The most disappointed loser of the day may have been Regina Marsikova of Czechoslovakia. Marsikova, coming back after almost four years away from the tour because she was found culpable in a fatal automobile accident in Prague, lost her first set today to Leigh Ann Thompson, 6-4. But she was leading, 5-2, in the second set when she fell and sprained her left ankle. She was forced to retire.

Several players' matches were stopped by the storm, including one involving Ivan Lendl, who was leading Bill Scanlon, 6-2, 2-0. Martina Navratilova and Yannick Noah had been scheduled to play tonight.

The most impressive winner today may have been Connors. Three days short of his 33rd birthday, Connors still can make a serve-and-volley player such as Pfister look almost helpless. Service returns still whistle off his small racket and his intensity still is evident.

"I still enjoy the tennis," Connors said, repeating what has become his standard victory speech. "I still love to grind it out with the younger players out there (Pfister is 30) and feel like I can compete."

Connors can still compete but there is some question whether he still can win. He has not won a tournament since October. His next opponent is another rising Frenchmen, Thierry Tulasne, and, if he wins, would likely face Edberg after that.
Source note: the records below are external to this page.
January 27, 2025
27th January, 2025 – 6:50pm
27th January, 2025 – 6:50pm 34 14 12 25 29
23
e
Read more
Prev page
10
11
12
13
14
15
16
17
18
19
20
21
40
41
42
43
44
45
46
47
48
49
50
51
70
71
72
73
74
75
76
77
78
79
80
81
With Curren gone, Connors stands a decent chance of reaching the semifinals here for the 12th straight year.

"If people want to bury me, then make me a tombstone," he said. "But don't put it on top of me yet. I'm out there trying to prove that I can still play the game and win tournaments, including this one.

"Never fear, though, I may be around when it counts in this thing."

He may well be. So may Leconte, who reached the quarterfinals in the French Open -- beating Noah -- and Wimbledon -- beating Lendl. Today, playing on the noisiest court at the National Tennis Center -- No. 3 -- Leconte and Forget displayed what has become the French style.

Leconte would smack a winner, Forget would smack one. Then each would make an error going for a winner. There was an added twist: if one player felt the other had been treated unfairly by a line call, the other one overruled the call. That is the way the French play.

It is not the way Lendl and Scanlon play. Their first set, one-sided as it was, took a long time because each man kept stopping to dispute calls. There was even a brief argument over whether to stop play because of the storm.

In another suspended match, ninth-seeded Miloslav Mecir was trailing David Pate, 6-4, 6-0, 0-1.

The storm left the grounds a shambles. Players were asked to leave the locker room and lounge areas as quickly as possible because several wires were down just outside the building and because of flooding in the rooms. Four spectators were treated for injuries, the most serious being a possible broken arm.

The postponed matches will be made up Saturday if all the courts can be cleaned up in time for play to begin as scheduled (television coverage is scheduled to begin at 12:30 p.m. on WDVM-TV-9). Only about 20 matches were lost because of the rain. Of more concern to USTA officials is the damage to the facilities.